Original Traceback (most recent call last):
  File "/usr/lib/python3/dist-packages/torch/utils/data/_utils/worker.py", line 302, in _worker_loop
    data = fetcher.fetch(index)
  File "/usr/lib/python3/dist-packages/torch/utils/data/_utils/fetch.py", line 52, in fetch
    return self.collate_fn(data)
  File "/usr/lib/python3/dist-packages/torch/utils/data/_utils/collate.py", line 160, in default_collate
    return elem_type({key: default_collate([d[key] for d in batch]) for key in elem})
  File "/usr/lib/python3/dist-packages/torch/utils/data/_utils/collate.py", line 160, in <dictcomp>
    return elem_type({key: default_collate([d[key] for d in batch]) for key in elem})
  File "/usr/lib/python3/dist-packages/torch/utils/data/_utils/collate.py", line 141, in default_collate
    return torch.stack(batch, 0, out=out)
RuntimeError: stack expects each tensor to be equal size, but got [512, 512, 3] at entry 0 and [512, 512, 4] at entry 2
Bryanoxx commented 1 year ago

Hello, I also have the same error, with all my images being 512x512.

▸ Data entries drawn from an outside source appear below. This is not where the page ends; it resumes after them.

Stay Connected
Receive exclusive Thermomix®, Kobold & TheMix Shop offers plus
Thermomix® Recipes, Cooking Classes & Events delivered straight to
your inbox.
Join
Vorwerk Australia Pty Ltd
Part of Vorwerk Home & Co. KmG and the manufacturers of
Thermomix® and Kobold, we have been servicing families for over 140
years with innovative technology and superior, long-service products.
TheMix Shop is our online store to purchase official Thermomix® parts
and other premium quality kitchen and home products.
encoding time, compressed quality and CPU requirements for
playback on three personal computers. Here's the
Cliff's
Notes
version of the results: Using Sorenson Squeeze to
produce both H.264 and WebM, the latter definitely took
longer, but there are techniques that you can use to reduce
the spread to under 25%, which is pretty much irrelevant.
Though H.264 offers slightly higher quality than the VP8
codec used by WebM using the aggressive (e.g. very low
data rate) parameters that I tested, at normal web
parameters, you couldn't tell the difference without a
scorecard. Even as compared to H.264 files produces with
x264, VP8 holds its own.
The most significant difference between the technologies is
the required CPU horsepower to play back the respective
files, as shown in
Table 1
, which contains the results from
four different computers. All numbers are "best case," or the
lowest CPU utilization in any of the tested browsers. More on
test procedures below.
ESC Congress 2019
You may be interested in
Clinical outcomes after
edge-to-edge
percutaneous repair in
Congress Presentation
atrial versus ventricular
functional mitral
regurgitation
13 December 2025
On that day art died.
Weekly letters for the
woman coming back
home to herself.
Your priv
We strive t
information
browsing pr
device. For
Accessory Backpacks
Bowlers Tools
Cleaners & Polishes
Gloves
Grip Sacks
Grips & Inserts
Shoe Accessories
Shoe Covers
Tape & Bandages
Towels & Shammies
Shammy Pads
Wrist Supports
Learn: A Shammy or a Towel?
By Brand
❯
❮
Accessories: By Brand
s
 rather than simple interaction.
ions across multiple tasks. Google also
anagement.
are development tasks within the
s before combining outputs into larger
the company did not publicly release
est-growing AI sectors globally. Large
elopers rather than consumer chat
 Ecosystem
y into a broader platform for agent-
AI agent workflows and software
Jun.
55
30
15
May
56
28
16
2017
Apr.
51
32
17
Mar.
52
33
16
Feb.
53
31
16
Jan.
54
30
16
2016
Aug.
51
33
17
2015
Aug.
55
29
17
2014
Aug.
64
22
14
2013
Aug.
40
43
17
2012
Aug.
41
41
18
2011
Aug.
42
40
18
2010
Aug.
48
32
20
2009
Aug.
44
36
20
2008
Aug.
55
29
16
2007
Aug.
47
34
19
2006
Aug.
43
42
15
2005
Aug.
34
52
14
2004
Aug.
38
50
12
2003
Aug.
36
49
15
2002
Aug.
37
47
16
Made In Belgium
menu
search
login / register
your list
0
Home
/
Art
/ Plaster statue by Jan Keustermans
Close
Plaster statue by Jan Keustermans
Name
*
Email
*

I tried to remove all torchvision.transforms in the YAML config file, but then I have a new error (TypeError: pic should be PIL Image or ndarray. Got <class 'torch.Tensor'>).

I'm not sure but I suppose it's linked to the BATCH_SIZE variable, because the only change compared to text-to-pokemon in my Notebook is the number of GPUs that is "1", I also tried different BATCH_SIZE but I got different errors.